The records should be copied out again with no alteration.

Items listed in a dataset:
____

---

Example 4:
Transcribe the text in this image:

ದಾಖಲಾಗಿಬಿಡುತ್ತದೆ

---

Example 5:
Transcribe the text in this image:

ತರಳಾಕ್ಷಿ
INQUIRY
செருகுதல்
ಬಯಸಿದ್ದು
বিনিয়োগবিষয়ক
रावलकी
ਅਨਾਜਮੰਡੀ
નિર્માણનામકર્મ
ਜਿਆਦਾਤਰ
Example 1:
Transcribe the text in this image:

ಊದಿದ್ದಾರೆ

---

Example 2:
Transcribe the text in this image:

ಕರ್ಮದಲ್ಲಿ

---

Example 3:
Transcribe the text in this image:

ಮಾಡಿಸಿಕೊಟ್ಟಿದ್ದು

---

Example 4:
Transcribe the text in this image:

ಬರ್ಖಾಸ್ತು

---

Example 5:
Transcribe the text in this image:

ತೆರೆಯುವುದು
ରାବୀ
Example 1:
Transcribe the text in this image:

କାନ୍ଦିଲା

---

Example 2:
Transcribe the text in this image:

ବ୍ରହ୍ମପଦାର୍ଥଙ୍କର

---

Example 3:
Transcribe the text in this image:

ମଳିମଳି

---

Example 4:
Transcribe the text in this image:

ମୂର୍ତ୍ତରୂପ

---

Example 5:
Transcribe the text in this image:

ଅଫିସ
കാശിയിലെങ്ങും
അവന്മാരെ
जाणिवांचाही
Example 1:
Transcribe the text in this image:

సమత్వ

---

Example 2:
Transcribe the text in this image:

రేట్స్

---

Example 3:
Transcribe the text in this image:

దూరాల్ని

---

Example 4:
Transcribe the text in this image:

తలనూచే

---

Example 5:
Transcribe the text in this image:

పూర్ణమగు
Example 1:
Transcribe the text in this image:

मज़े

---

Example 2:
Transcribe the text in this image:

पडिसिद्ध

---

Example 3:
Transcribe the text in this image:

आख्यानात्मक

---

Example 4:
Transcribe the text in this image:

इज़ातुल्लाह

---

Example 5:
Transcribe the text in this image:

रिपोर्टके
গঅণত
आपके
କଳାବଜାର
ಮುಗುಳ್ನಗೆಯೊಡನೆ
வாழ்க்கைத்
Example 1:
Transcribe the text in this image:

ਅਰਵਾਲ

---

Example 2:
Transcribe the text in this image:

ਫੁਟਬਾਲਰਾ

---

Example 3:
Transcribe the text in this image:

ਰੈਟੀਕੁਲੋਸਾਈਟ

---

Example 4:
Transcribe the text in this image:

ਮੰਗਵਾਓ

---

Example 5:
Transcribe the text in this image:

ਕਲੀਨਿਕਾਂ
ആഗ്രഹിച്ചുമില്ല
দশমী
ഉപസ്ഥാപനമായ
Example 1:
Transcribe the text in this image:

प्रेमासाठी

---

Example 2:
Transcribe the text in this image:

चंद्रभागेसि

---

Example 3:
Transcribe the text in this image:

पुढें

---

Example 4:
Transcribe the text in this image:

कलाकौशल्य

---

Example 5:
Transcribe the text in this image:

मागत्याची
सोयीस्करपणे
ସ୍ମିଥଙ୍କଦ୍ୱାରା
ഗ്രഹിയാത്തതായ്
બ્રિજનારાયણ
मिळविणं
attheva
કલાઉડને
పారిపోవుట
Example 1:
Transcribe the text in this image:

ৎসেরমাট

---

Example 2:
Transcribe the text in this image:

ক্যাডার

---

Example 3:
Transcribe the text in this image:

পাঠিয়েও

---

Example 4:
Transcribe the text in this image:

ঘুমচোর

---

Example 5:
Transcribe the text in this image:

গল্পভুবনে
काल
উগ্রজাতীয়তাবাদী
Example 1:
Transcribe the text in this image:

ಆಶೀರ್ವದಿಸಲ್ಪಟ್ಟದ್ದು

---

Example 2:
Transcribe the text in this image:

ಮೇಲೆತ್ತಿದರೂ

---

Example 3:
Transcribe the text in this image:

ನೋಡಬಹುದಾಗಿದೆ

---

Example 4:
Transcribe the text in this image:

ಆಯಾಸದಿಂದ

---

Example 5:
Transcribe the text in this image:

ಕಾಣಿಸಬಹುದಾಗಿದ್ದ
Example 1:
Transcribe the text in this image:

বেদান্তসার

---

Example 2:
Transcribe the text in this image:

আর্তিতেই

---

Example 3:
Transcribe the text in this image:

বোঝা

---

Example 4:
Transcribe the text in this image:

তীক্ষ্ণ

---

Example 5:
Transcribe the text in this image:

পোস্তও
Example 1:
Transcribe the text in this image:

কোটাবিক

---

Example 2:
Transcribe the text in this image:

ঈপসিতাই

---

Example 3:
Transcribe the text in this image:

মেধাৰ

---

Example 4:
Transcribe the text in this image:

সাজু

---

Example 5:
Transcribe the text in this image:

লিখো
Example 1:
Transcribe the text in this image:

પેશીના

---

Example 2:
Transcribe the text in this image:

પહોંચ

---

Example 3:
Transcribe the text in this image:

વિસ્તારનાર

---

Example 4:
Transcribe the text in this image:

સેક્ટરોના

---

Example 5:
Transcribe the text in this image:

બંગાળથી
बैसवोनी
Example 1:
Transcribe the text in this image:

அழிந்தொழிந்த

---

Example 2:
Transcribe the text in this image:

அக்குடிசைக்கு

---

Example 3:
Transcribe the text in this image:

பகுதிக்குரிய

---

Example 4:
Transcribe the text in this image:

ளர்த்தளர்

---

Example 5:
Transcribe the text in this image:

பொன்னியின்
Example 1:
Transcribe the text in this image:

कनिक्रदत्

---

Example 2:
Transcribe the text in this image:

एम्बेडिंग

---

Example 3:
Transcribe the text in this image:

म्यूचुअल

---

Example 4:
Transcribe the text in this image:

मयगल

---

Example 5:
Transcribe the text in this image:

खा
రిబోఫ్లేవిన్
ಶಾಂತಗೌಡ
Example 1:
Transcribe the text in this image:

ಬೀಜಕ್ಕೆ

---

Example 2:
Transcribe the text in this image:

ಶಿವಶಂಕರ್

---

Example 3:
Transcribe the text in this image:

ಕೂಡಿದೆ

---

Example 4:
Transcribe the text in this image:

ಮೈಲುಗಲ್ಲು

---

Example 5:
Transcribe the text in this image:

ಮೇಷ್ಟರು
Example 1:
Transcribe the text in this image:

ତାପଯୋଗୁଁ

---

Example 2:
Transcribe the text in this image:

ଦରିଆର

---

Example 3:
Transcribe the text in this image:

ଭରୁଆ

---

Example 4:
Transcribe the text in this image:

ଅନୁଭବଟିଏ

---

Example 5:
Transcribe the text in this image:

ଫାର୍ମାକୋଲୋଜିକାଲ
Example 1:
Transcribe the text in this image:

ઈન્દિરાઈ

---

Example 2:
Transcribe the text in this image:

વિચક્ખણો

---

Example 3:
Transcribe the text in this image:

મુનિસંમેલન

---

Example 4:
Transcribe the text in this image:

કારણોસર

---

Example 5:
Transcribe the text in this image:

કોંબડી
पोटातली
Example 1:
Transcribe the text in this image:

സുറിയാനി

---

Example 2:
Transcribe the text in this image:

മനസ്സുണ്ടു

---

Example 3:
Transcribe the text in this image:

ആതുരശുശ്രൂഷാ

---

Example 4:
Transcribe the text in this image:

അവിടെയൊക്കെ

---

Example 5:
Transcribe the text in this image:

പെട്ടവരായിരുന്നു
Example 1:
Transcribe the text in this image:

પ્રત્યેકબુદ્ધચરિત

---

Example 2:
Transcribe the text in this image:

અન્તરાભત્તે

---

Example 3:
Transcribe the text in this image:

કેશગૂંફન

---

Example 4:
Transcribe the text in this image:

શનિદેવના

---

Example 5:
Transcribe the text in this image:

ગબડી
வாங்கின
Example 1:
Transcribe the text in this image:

____

COMPLETED TASK:
---

Example 4:
Transcribe the text in this image:

ದಾಖಲಾಗಿಬಿಡುತ್ತದೆ

---

Example 5:
Transcribe the text in this image:

ತರಳಾಕ್ಷಿ
INQUIRY
செருகுதல்
ಬಯಸಿದ್ದು
বিনিয়োগবিষয়ক
रावलकी
ਅਨਾਜਮੰਡੀ
નિર્માણનામકર્મ
ਜਿਆਦਾਤਰ
Example 1:
Transcribe the text in this image:

ಊದಿದ್ದಾರೆ

---

Example 2:
Transcribe the text in this image:

ಕರ್ಮದಲ್ಲಿ

---

Example 3:
Transcribe the text in this image:

ಮಾಡಿಸಿಕೊಟ್ಟಿದ್ದು

---

Example 4:
Transcribe the text in this image:

ಬರ್ಖಾಸ್ತು

---

Example 5:
Transcribe the text in this image:

ತೆರೆಯುವುದು
ରାବୀ
Example 1:
Transcribe the text in this image:

କାନ୍ଦିଲା

---

Example 2:
Transcribe the text in this image:

ବ୍ରହ୍ମପଦାର୍ଥଙ୍କର

---

Example 3:
Transcribe the text in this image:

ମଳିମଳି

---

Example 4:
Transcribe the text in this image:

ମୂର୍ତ୍ତରୂପ

---

Example 5:
Transcribe the text in this image:

ଅଫିସ
കാശിയിലെങ്ങും
അവന്മാരെ
जाणिवांचाही
Example 1:
Transcribe the text in this image:

సమత్వ

---

Example 2:
Transcribe the text in this image:

రేట్స్

---

Example 3:
Transcribe the text in this image:

దూరాల్ని

---

Example 4:
Transcribe the text in this image:

తలనూచే

---

Example 5:
Transcribe the text in this image:

పూర్ణమగు
Example 1:
Transcribe the text in this image:

मज़े

---

Example 2:
Transcribe the text in this image:

पडिसिद्ध

---

Example 3:
Transcribe the text in this image:

आख्यानात्मक

---

Example 4:
Transcribe the text in this image:

इज़ातुल्लाह

---

Example 5:
Transcribe the text in this image:

रिपोर्टके
গঅণত
आपके
କଳାବଜାର
ಮುಗುಳ್ನಗೆಯೊಡನೆ
வாழ்க்கைத்
Example 1:
Transcribe the text in this image:

ਅਰਵਾਲ

---

Example 2:
Transcribe the text in this image:

ਫੁਟਬਾਲਰਾ

---

Example 3:
Transcribe the text in this image:

ਰੈਟੀਕੁਲੋਸਾਈਟ

---

Example 4:
Transcribe the text in this image:

ਮੰਗਵਾਓ

---

Example 5:
Transcribe the text in this image:

ਕਲੀਨਿਕਾਂ
ആഗ്രഹിച്ചുമില്ല
দশমী
ഉപസ്ഥാപനമായ
Example 1:
Transcribe the text in this image:

प्रेमासाठी

---

Example 2:
Transcribe the text in this image:

चंद्रभागेसि

---

Example 3:
Transcribe the text in this image:

पुढें

---

Example 4:
Transcribe the text in this image:

कलाकौशल्य

---

Example 5:
Transcribe the text in this image:

मागत्याची
सोयीस्करपणे
ସ୍ମିଥଙ୍କଦ୍ୱାରା
ഗ്രഹിയാത്തതായ്
બ્રિજનારાયણ
मिळविणं
attheva
કલાઉડને
పారిపోవుట
Example 1:
Transcribe the text in this image:

ৎসেরমাট

---

Example 2:
Transcribe the text in this image:

ক্যাডার

---

Example 3:
Transcribe the text in this image:

পাঠিয়েও

---

Example 4:
Transcribe the text in this image:

ঘুমচোর

---

Example 5:
Transcribe the text in this image:

গল্পভুবনে
काल
উগ্রজাতীয়তাবাদী
Example 1:
Transcribe the text in this image:

ಆಶೀರ್ವದಿಸಲ್ಪಟ್ಟದ್ದು

---

Example 2:
Transcribe the text in this image:

ಮೇಲೆತ್ತಿದರೂ

---

Example 3:
Transcribe the text in this image:

ನೋಡಬಹುದಾಗಿದೆ

---

Example 4:
Transcribe the text in this image:

ಆಯಾಸದಿಂದ

---

Example 5:
Transcribe the text in this image:

ಕಾಣಿಸಬಹುದಾಗಿದ್ದ
Example 1:
Transcribe the text in this image:

বেদান্তসার

---

Example 2:
Transcribe the text in this image:

আর্তিতেই

---

Example 3:
Transcribe the text in this image:

বোঝা

---

Example 4:
Transcribe the text in this image:

তীক্ষ্ণ

---

Example 5:
Transcribe the text in this image:

পোস্তও
Example 1:
Transcribe the text in this image:

কোটাবিক

---

Example 2:
Transcribe the text in this image:

ঈপসিতাই

---

Example 3:
Transcribe the text in this image:

মেধাৰ

---

Example 4:
Transcribe the text in this image:

সাজু

---

Example 5:
Transcribe the text in this image:

লিখো
Example 1:
Transcribe the text in this image:

પેશીના

---

Example 2:
Transcribe the text in this image:

પહોંચ

---

Example 3:
Transcribe the text in this image:

વિસ્તારનાર

---

Example 4:
Transcribe the text in this image:

સેક્ટરોના

---

Example 5:
Transcribe the text in this image:

બંગાળથી
बैसवोनी
Example 1:
Transcribe the text in this image:

அழிந்தொழிந்த

---

Example 2:
Transcribe the text in this image:

அக்குடிசைக்கு

---

Example 3:
Transcribe the text in this image:

பகுதிக்குரிய

---

Example 4:
Transcribe the text in this image:

ளர்த்தளர்

---

Example 5:
Transcribe the text in this image:

பொன்னியின்
Example 1:
Transcribe the text in this image:

कनिक्रदत्

---

Example 2:
Transcribe the text in this image:

एम्बेडिंग

---

Example 3:
Transcribe the text in this image:

म्यूचुअल

---

Example 4:
Transcribe the text in this image:

मयगल

---

Example 5:
Transcribe the text in this image:

खा
రిబోఫ్లేవిన్
ಶಾಂತಗೌಡ
Example 1:
Transcribe the text in this image:

ಬೀಜಕ್ಕೆ

---

Example 2:
Transcribe the text in this image:

ಶಿವಶಂಕರ್

---

Example 3:
Transcribe the text in this image:

ಕೂಡಿದೆ

---

Example 4:
Transcribe the text in this image:

ಮೈಲುಗಲ್ಲು

---

Example 5:
Transcribe the text in this image:

ಮೇಷ್ಟರು
Example 1:
Transcribe the text in this image:

ତାପଯୋଗୁଁ

---

Example 2:
Transcribe the text in this image:

ଦରିଆର

---

Example 3:
Transcribe the text in this image:

ଭରୁଆ

---

Example 4:
Transcribe the text in this image:

ଅନୁଭବଟିଏ

---

Example 5:
Transcribe the text in this image:

ଫାର୍ମାକୋଲୋଜିକାଲ
Example 1:
Transcribe the text in this image:

ઈન્દિરાઈ

---

Example 2:
Transcribe the text in this image:

વિચક્ખણો

---

Example 3:
Transcribe the text in this image:

મુનિસંમેલન

---

Example 4:
Transcribe the text in this image:

કારણોસર

---

Example 5:
Transcribe the text in this image:

કોંબડી
पोटातली
Example 1:
Transcribe the text in this image:

സുറിയാനി

---

Example 2:
Transcribe the text in this image:

മനസ്സുണ്ടു

---

Example 3:
Transcribe the text in this image:

ആതുരശുശ്രൂഷാ

---

Example 4:
Transcribe the text in this image:

അവിടെയൊക്കെ

---

Example 5:
Transcribe the text in this image:

പെട്ടവരായിരുന്നു
Example 1:
Transcribe the text in this image:

પ્રત્યેકબુદ્ધચરિત

---

Example 2:
Transcribe the text in this image:

અન્તરાભત્તે

---

Example 3:
Transcribe the text in this image:

કેશગૂંફન

---

Example 4:
Transcribe the text in this image:

શનિદેવના

---

Example 5:
Transcribe the text in this image:

ગબડી
வாங்கின
Example 1:
Transcribe the text in this image:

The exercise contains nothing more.